Look Ahead: Midyear Scorecard
At the start of the year we made four probabilistic predictions: inflation would rise a bit; the economy would slow without recession; signs of capital misallocation in AI would emerge late in the year; and global markets would rise. At the half: inflation rose, though the war did more of the work than the tariff pass-through we named; the economy slowed a bit; the misallocation arguably exhibited as volatility over the scale of infrastructure spending and a reallocation from AI software to hardware; and markets rose narrowly. Not bad, but not entirely for the reasons given. Playing probabilities means probably being right for imperfect reasons and wrong for good ones.
For the second half, we state what structure already implies rather than predict:
- Stocks should rise over time because investors price them with a risk premium; high valuations shrink that premium but do not eliminate it.
- Bonds have reasonable coupons in real terms.
- Tariffs should have minimal market impact now that markets understand trade policy.
- Inflation will fall more slowly than it rose and long rates will not fall much despite policy pressure.
- Concentration will eventually resolve: either the future economy grows into its prices, or prices come back to economic reality. The diversified investor will survive both scenarios.
Most worries can be sorted. The real question is whether AI proves an asset bubble or an economic disruptor, and diversification is the only useful response while it stays open. Worries to set aside: Fed meddling (Warsh is taking the job seriously), Iran headlines, and month-to-month inflation prints. AI valuations will keep downplaying current events until a major counterexample arrives.
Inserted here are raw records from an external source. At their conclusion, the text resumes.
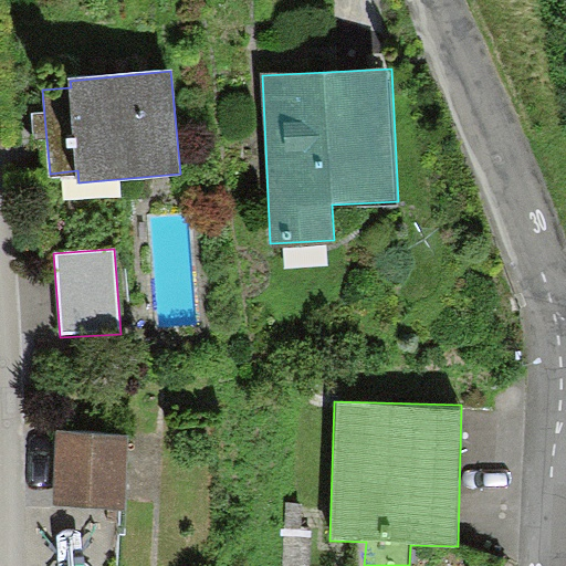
[(53,504),(125,509),(128,436),(56,432),(53,504)]
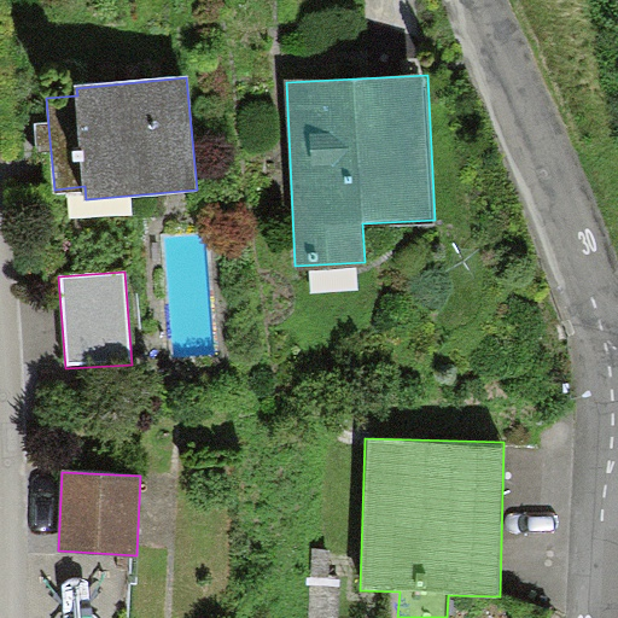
All buildings are outlined.
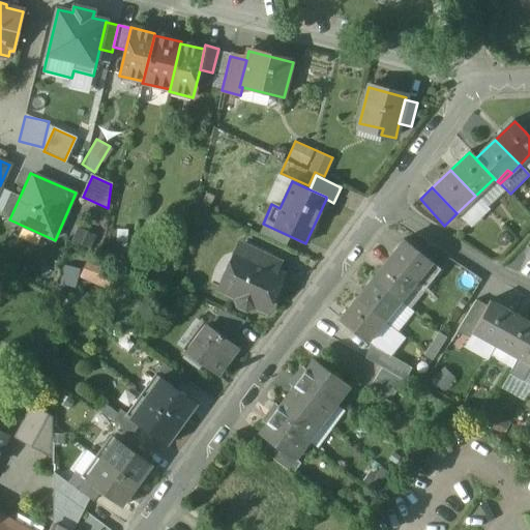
[(10,193),(0,188),(0,214),(0,215),(10,193)]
We do not know the future for the middle east, the Fed, or AI – no one does, and prices already reflect that. But we can hold portfolios that do not require any of these questions to resolve favorably.
Conclusion
Both economies are real. The future economy will arrive in some form, though probably not the form currently priced, and today's economy will adapt and hold value within it. The deep question is how much to hold of each: just as investors ask whether to take more or less risk than average, they should ask whether to hold more or less of the future economy than the market already does. The answer depends partly on horizon: the longer the horizon, the more of the future an investor will live in, and the more of it their portfolio can afford to own.
The second quarter rewarded speculation and tested caution. In such times, envy strains discipline as much as a fear does in a downturn. We see record trading producing record bank profits, paid by investors who lose more often than they gain from short-term activity.
We remain long-term optimists across scenarios. Markets work well with technological advances, which supports long term investors. AI, even at current capability levels, is among the most important technological revolution of our lives, and the world is generally moving forward. Our answer is unchanged: be conscious of risk, let the market do the work of pricing the unknown, and diversify deliberately across both economies.